Auckland and several other North Island cities have been selected for a European-style bicycle-hire scheme to be operated with cellphones and credit cards from this summer.
Fleets of bikes will be left unattended at stands around each city for backpackers, students or commuters to hire by using cellphones to obtain combination numbers to unlock them.
Once a bike is returned to its stand, the user will call a freephone number to end the hire, and have the cost of the ride charged to a credit card.
A similar scheme has been running in Germany and Austria for about two years, and is being adapted under licence in this country by Auckland business trainer and cycling enthusiast Julian Hulls, and his company Goodgear Bikes.
And in Paris, a less commercial scheme, which began in July with more than 10,000 bikes at 750 locations, is due to almost double by the end of this year.
Mr Hulls says his bikes will be simple, sturdy and difficult to cannibalise for illegal use as they will have internal gears and components largely incompatible with shop-sold brands.
He says display advertising on the bikes will keep down rental fees, which will be $3 for each of the first four hours, $15 for 24 hours, or $8 for an overnight deal aimed at encouraging commuters to try cycling as an alternative to motorised transport or gym membership.

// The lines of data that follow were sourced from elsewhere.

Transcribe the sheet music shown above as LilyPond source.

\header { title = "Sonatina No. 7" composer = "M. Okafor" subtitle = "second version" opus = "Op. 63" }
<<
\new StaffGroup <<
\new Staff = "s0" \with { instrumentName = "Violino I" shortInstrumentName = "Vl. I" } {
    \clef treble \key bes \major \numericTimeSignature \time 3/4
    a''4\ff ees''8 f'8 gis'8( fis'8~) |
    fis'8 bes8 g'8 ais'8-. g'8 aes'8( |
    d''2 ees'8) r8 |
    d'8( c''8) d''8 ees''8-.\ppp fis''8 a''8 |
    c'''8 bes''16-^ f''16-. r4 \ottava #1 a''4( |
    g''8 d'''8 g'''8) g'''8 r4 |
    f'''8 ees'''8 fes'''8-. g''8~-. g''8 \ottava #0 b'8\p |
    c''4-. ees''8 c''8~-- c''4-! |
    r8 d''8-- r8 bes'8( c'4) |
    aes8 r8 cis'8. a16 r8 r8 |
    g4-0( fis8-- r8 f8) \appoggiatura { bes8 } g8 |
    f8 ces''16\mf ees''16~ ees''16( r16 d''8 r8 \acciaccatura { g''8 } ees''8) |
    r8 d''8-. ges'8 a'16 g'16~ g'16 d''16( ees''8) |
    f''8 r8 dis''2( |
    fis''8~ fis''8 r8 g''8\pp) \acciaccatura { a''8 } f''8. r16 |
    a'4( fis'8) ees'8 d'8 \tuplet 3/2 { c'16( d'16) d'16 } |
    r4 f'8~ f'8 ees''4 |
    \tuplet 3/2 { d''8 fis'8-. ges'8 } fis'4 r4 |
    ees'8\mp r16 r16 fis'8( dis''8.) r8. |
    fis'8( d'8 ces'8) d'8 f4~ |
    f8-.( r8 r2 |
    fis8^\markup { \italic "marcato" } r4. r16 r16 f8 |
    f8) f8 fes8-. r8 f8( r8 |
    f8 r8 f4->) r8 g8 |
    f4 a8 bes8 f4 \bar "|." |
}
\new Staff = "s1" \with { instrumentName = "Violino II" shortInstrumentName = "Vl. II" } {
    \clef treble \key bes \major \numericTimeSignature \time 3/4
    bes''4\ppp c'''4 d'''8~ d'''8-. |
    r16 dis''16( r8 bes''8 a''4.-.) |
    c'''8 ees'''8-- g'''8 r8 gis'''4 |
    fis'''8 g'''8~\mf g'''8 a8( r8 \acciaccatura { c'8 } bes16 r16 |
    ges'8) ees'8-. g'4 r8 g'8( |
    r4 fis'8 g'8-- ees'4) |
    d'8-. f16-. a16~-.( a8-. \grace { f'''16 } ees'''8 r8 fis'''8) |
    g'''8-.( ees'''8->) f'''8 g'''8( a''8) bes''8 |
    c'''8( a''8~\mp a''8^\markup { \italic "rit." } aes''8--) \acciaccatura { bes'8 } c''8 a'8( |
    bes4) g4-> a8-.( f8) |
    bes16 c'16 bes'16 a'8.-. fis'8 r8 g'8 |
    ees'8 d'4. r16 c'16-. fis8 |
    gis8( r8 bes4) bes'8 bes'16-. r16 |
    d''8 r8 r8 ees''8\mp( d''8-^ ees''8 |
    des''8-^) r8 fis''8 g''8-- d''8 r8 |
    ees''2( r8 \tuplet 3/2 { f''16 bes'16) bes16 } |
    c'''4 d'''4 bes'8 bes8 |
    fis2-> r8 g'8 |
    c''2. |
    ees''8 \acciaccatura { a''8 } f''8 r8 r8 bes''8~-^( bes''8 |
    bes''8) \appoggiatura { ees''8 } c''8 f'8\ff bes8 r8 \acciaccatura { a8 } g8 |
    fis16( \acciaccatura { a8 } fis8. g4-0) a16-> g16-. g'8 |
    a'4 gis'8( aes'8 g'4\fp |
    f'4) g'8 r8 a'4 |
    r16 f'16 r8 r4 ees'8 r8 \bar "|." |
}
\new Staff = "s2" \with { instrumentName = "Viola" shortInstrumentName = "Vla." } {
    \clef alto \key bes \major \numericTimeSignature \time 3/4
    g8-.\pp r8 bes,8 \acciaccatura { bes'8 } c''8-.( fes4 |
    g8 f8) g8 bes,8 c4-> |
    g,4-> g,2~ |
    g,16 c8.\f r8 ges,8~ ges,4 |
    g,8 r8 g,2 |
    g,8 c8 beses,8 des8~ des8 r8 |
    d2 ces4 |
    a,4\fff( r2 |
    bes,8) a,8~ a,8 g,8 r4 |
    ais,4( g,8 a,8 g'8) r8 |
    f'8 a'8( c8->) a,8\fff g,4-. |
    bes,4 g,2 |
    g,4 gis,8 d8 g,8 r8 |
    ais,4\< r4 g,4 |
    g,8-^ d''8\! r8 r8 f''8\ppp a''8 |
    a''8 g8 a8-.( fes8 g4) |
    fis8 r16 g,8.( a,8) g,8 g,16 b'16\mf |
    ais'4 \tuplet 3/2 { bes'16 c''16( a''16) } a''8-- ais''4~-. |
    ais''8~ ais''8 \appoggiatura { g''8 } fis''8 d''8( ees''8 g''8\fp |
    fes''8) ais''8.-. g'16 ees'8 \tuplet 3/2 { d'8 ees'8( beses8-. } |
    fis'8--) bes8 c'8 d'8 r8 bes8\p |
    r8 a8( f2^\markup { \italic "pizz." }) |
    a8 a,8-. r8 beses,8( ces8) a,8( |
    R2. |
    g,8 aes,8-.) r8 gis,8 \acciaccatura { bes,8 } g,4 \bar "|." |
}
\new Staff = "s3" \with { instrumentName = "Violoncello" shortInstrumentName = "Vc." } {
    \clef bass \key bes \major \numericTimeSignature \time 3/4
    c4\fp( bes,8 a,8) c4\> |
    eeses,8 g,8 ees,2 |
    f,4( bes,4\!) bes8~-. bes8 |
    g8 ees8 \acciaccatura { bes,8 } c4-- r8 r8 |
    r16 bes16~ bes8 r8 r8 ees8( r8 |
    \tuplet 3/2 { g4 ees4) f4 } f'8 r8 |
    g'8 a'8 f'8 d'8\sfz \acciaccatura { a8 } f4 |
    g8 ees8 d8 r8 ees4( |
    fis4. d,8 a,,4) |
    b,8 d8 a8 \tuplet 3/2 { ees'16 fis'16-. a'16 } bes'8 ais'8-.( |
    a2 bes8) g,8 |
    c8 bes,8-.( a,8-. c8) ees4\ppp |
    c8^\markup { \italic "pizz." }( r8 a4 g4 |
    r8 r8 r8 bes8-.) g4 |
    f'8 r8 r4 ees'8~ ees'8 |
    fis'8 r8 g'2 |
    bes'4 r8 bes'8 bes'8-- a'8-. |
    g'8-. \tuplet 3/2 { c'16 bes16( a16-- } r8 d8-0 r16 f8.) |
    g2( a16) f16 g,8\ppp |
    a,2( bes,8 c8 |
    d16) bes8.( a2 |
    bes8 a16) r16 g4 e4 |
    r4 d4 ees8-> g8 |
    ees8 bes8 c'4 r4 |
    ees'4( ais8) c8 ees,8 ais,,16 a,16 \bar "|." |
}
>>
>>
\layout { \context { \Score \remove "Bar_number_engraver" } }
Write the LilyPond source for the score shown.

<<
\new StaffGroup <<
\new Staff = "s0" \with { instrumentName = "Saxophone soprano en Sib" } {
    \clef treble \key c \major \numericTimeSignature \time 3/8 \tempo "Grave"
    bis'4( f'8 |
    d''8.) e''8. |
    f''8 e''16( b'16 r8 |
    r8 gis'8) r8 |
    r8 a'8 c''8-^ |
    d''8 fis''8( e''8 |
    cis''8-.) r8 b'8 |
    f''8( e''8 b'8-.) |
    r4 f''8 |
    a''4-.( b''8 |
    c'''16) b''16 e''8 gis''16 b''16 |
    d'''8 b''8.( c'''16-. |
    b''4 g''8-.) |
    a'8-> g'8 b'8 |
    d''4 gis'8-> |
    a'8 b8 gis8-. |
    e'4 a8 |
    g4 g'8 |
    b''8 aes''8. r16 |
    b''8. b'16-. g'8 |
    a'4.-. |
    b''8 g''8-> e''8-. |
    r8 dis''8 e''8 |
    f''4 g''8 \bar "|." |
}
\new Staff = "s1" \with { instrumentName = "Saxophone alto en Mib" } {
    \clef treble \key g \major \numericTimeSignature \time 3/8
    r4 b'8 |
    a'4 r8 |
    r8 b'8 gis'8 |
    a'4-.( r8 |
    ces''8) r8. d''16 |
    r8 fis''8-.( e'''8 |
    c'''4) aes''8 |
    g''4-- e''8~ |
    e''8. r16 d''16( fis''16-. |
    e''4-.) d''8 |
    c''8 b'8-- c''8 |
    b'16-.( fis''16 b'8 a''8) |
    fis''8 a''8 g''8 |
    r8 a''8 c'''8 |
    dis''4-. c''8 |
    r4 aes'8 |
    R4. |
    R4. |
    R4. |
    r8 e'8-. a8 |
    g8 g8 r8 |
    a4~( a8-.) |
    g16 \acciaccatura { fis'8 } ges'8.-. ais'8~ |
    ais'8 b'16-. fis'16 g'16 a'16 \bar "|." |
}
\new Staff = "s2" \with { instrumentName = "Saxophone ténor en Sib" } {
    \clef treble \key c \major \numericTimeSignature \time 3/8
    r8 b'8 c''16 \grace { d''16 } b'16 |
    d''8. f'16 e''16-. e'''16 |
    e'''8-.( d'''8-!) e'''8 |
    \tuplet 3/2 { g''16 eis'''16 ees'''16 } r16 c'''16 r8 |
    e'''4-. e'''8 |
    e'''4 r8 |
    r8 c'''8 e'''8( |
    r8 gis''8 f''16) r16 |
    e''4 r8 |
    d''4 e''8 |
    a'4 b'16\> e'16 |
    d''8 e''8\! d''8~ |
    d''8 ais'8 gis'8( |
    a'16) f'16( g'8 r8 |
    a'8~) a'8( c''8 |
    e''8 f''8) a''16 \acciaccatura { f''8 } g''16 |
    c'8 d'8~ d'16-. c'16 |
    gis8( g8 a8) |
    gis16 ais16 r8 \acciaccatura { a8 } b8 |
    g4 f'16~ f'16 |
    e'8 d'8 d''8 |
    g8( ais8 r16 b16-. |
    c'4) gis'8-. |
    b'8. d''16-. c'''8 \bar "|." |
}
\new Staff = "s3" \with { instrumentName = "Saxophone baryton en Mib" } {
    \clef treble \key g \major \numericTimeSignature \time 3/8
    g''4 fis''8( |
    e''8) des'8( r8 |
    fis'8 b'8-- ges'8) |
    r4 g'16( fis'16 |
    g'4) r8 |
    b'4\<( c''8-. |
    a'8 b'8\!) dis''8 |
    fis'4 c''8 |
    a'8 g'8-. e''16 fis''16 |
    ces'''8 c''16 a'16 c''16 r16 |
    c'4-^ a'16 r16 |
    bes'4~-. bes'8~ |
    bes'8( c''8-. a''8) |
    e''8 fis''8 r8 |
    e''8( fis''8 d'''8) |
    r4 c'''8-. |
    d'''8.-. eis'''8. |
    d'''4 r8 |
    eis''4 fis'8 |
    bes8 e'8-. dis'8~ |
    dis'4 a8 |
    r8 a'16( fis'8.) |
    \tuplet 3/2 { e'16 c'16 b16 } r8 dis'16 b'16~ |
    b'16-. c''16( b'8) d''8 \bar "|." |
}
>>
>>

The bikes will be designed for comfort and safety rather than speed, allowing riders an upright view of the sights of each city rather than requiring them to hunch over handlebars.
"It won't be a bike for doing the Tour de France or to get out in the Woodhill Forest, but maybe you would use it if you were a student cycling out to Mission Bay with bread and cheese for a picnic," Mr Hulls said.
Auckland City Council's transport committee has agreed to let Goodgear use some of the city's existing cycle stands, and Mr Hulls says he has received approval in principle to start operations in Whangarei, Hamilton, Rotorua and Tauranga.
The Auckland council turned down an earlier request for financial support but is offering the company five initial sites around the waterfront, Queen St and in Newmarket for a peppercorn rental for the first year of the scheme.
It is also considering allowing access to stands in parking buildings and will in return receive patronage monitoring information for planners to gauge any demand for more cycling facilities.
Senior transport planner Daniel Newcombe said the proposal supported a council objective of encouraging more people to cycle, at little risk to the city, and the greater the demand for parking stands, the better.
"There will be good potential information from the venture to assist the council in other cycle planning projects," he said.
Mr Hulls told the committee 200 bikes were being manufactured for him in China to the same specifications as those used by the European operation, for delivery in November.
About 80 would stay in Auckland and the rest would be shared around the other cities, which would receive more bikes if the scheme took off and spread to other parts of the country.
Mr Newcombe said the concept would have small beginnings, but it had the potential to be very effective.
He noted the launch of the Velib "bicycle transit scheme" in Paris in July in which more than 10,000 bikes are available for residents and visitors to pick up and drop off at any of 750 locations.
Councillor Penny Sefuiva suggested that visitors to Auckland be warned when hiring the bikes "that our cycling environment is a bit hostile".
"We are not particularly cycle-friendly - it would be very bad publicity if people from overseas were knocked off a bike."
Mr Newcombe told her council staff would consider providing road safety information around bike stands.